+++ TEKS YANG DIBERIKAN +++

Mengapa demokrasi Indonesia, seperti dikemukakan banyak pengamat, cenderung memiliki karakter oligarkis? Salah satunya kemungkinan karena memang kalangan oligarki berkepentingan langsung untuk memengaruhinya. Dalam laporan riset terbarunya, peneliti Universitas Diponegoro sekaligus Direktur Pusat Media dan Demokrasi Lembaga Penelitian, Pendidikan dan Penerangan Ekonomi dan Sosial (LP3ES), Wijayanto, mengungkap bagaimana elite politik dan ekonomi di Indonesia memanfaatkan media sosial untuk memanipulasi opini public. Menurut Wijayanto, upaya tersebut, “Sudah sangat memengaruhi demokrasi di Indonesia.”
Dalam artikel berjudul “The Infrastructure of Domestic Influence Operations: Cyber Troops and Public Opinion Manipulation Through Social Media in Indonesia” yang diterbitkan dalam “The International Journal of Press/Politics”, yang terbit 11 November 2024. The International Journal of Press/Politics merupakan jurnal bereputasi tinggi yang diterbitkan SAGE Publications, sebuah penerbit akademis terkemuka yang dikenal dengan standar peer-review ketat untuk memastikan kualitas publikasi ilmiah, Wijayanto mengungkap manipulasi opini publik di Indonesia melalui operasi siber yang terorganisasi.
Berdasarkan risetnya, doktor lulusan Universitas Leiden itu, membahas “pasukan siber,” yang didefinisikan Wijayanto sebagai jaringan terkoordinasi yang menggunakan akun-akun anonim untuk menyebarkan narasi tertentu di media sosial guna memengaruhi opini publik. Operasi tersebut, menurut Wjayanto, didanai secara rahasia oleh pihak-pihak berkepentingan dan melibatkan ratusan akun palsu, yang digunakan untuk menyebarkan, mengulang, dan mengamplifikasi pesan yang sama. “Dalam konteks Indonesia, pasukan siber menjadi alat bagi elite politik dan ekonomi untuk menguasai ruang opini publik, terutama menjelang Pemilu dan pada isu-isu kebijakan penting,”kata Wijayanto. “Ini fenomena yang lebih kompleks dari sekadar ‘buzzer politik,’ karena melibatkan organisasi yang sangat rapi.”
Bagaimana riset dilakukan?

+++

» **DAFTAR KEGIATAN**:
[A] Tentukan apakah setiap pernyataan berikut sesuai dengan teks tentang riset pasukan siber, jawab ya atau tidak, lalu kutip kata-kata penentunya dari teks: (i) Artikel Wijayanto terbit pada 11 November 2024. (ii) Wijayanto meraih gelar doktor dari Universitas Diponegoro. (iii) Menurut Wijayanto, pasukan siber tidak berbeda dari buzzer politik.
[B] Lanjutkan teks tentang riset pasukan siber di Indonesia, mulai tepat setelah kalimat terakhirnya.
Materi di bawah tidak berperan apa pun dalam hal ini.

+++ CUPLIKAN DATA +++

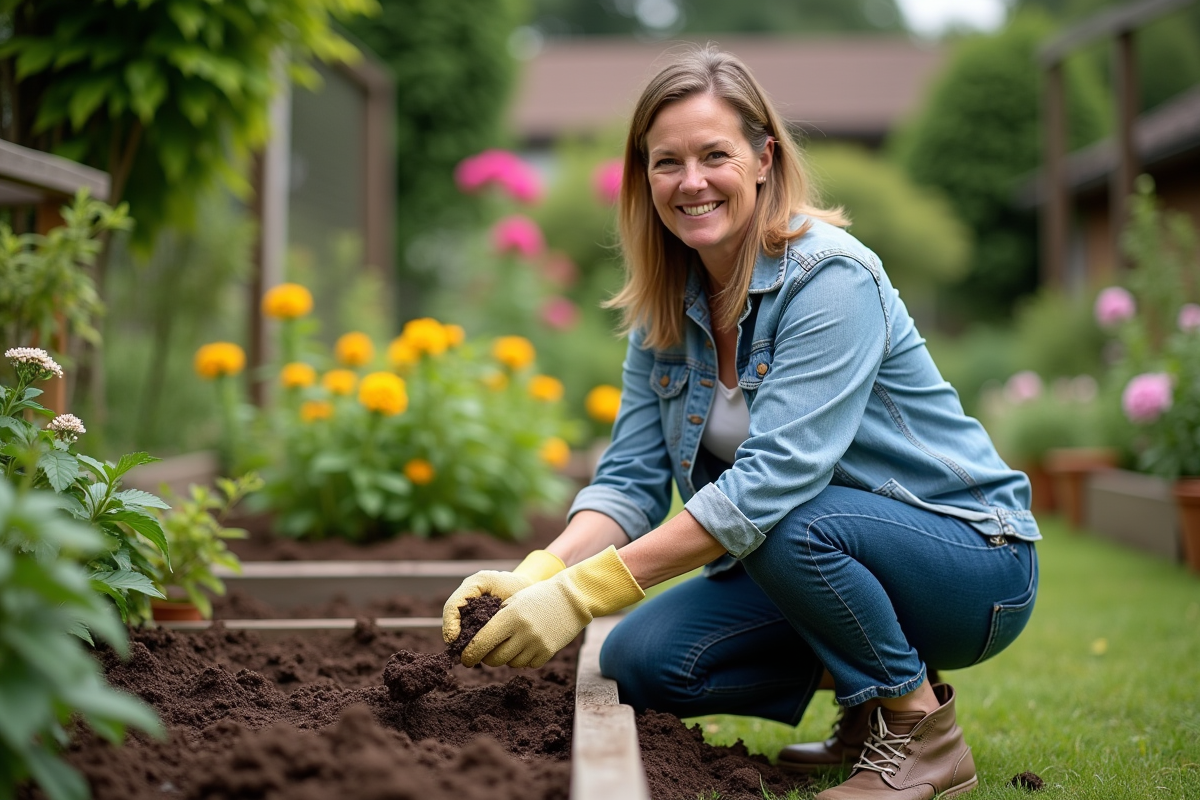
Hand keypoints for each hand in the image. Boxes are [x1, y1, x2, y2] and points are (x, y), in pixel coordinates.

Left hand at [460, 545, 644, 668]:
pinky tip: (528, 644)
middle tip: (486, 653)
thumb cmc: (538, 597)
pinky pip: (528, 664)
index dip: (470, 654)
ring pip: (511, 663)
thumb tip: (475, 642)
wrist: (571, 598)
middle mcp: (522, 632)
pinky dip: (524, 658)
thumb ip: (496, 620)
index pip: (481, 643)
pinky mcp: (548, 652)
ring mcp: (536, 644)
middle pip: (494, 659)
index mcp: (509, 616)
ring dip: (507, 657)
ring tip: (512, 643)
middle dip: (487, 658)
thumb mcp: (513, 602)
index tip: (465, 659)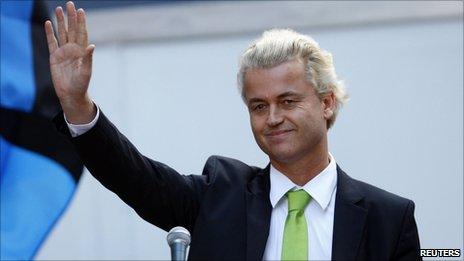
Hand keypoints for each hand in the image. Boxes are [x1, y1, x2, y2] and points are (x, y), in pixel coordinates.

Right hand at [45, 1, 95, 123]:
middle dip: (71, 17)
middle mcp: (73, 49)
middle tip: (69, 4)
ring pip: (62, 33)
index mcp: (82, 51)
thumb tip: (92, 46)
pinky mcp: (54, 57)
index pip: (82, 33)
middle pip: (72, 29)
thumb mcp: (86, 71)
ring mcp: (63, 52)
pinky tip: (48, 23)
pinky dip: (50, 33)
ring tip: (58, 9)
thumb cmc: (81, 84)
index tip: (80, 11)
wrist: (71, 94)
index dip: (81, 22)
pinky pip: (51, 42)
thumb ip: (88, 58)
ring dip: (60, 21)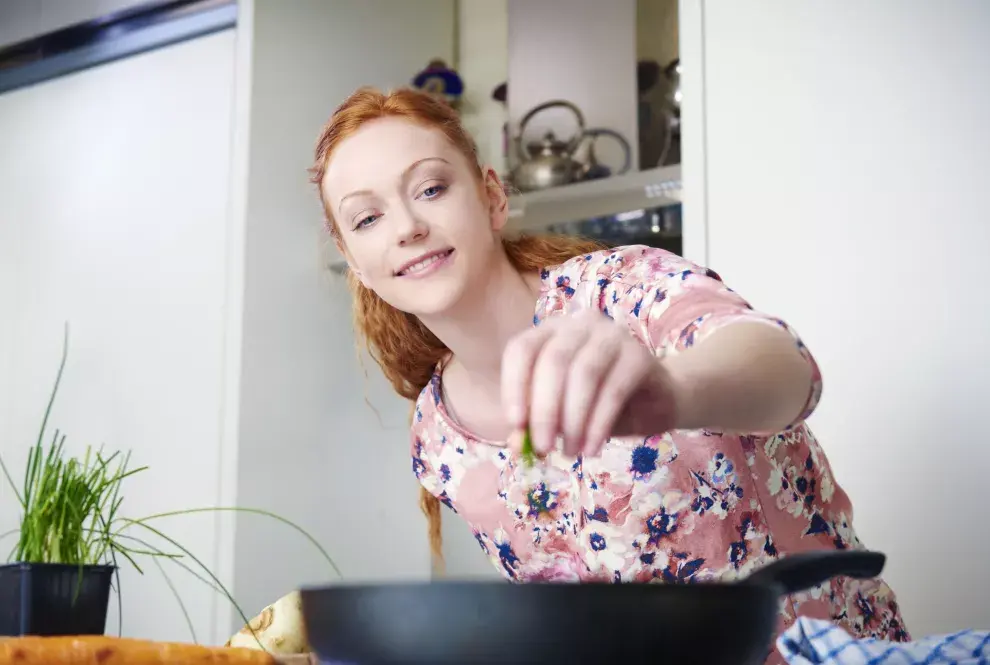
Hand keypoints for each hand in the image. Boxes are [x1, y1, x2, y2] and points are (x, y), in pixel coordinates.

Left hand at [501, 310, 680, 458]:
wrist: (654, 401)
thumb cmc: (597, 402)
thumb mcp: (560, 414)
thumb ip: (535, 423)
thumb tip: (515, 444)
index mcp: (551, 331)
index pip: (521, 349)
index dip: (514, 386)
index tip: (515, 425)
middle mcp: (580, 325)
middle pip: (553, 361)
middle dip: (544, 410)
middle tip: (543, 448)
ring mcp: (612, 335)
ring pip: (584, 373)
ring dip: (573, 420)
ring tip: (570, 452)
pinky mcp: (640, 355)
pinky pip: (614, 390)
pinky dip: (598, 424)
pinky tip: (592, 448)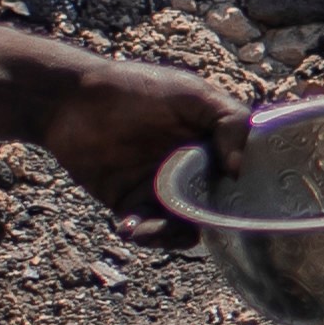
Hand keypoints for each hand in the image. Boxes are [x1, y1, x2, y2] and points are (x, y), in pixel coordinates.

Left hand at [37, 59, 252, 232]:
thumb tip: (239, 169)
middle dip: (211, 225)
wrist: (72, 101)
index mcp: (214, 146)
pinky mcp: (133, 205)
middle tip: (196, 221)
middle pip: (218, 211)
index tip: (246, 207)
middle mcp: (194, 172)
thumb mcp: (192, 94)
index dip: (251, 195)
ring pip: (184, 228)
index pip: (245, 178)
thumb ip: (229, 121)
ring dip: (171, 235)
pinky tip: (128, 227)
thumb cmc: (135, 88)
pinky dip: (142, 234)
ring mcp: (164, 190)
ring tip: (149, 230)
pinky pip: (147, 230)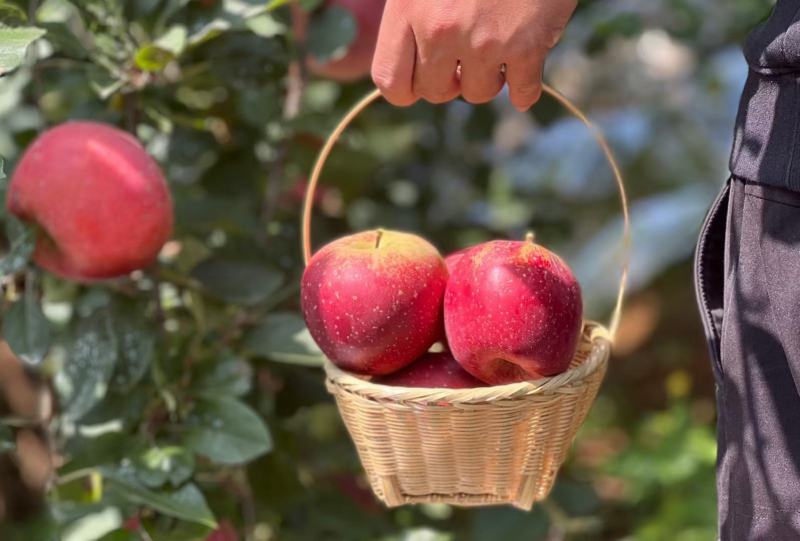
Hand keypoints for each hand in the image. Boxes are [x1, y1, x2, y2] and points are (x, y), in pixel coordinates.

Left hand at [371, 0, 576, 110]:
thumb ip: (411, 15)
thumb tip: (409, 64)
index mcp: (408, 8)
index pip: (390, 81)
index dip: (407, 87)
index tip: (422, 76)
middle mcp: (440, 29)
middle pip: (434, 92)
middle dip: (449, 81)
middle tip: (463, 56)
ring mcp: (484, 41)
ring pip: (477, 94)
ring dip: (487, 77)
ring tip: (495, 46)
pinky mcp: (526, 47)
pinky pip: (522, 93)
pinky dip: (524, 87)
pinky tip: (524, 66)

+++

» **JAWABAN PER TUGAS**:
[A]
(i) Ya: "yang terbit 11 November 2024"
(ii) Tidak: "doktor lulusan Universitas Leiden itu"
(iii) Tidak: "Ini fenomena yang lebih kompleks dari sekadar ‘buzzer politik,’ karena melibatkan organisasi yang sangat rapi."

[B]
Untuk mengungkap struktur pasukan siber ini, Wijayanto dan timnya mewawancarai 52 individu yang bekerja sebagai cybertrooper, influencer, pembuat konten, dan koordinator kampanye media sosial. Penelitiannya mengungkap bahwa cybertrooper di Indonesia biasanya direkrut secara freelance, bekerja dalam tim temporer, dan diorganisir dengan ketat dalam jaringan. Dalam kurun antara Januari hingga Desember 2021, tim Wijayanto berhasil melakukan wawancara yang mendalam dengan 23 operator akun palsu, 22 influencer, dua pembuat konten, dan lima koordinator yang berperan dalam mengelola operasi media sosial ini.
Penelitian didanai Royal Dutch Academy of Sciences (KNAW), dan dilaksanakan bekerja sama dengan Social Economic Institute of Research, Education, and Information (LP3ES) yang menyediakan jaringan lapangan untuk akses ke narasumber yang sulit dijangkau. Penelitian itu juga mendapatkan persetujuan etik dari Royal Netherlands Academy of Arts and Sciences pada tahun 2022.
Temuan utama Wijayanto mengungkap bahwa pasukan siber di Indonesia memiliki tiga karakteristik utama: (1) mereka didanai secara rahasia, (2) menggunakan akun anonim untuk menutupi identitas asli, dan (3) diorganisasi secara terstruktur untuk memengaruhi opini publik. Menurut Wijayanto, berbeda dengan negara-negara lain seperti Rusia atau Tiongkok, di mana operasi siber ini dikendalikan langsung oleh negara atau perusahaan besar, di Indonesia pasukan siber lebih bersifat ad-hoc dan berbasis proyek, menyerupai tim kampanye pemilu. “Mereka bekerja seperti tim sukses yang sementara, tetapi memiliki pengaruh yang jauh lebih luas,” kata Wijayanto.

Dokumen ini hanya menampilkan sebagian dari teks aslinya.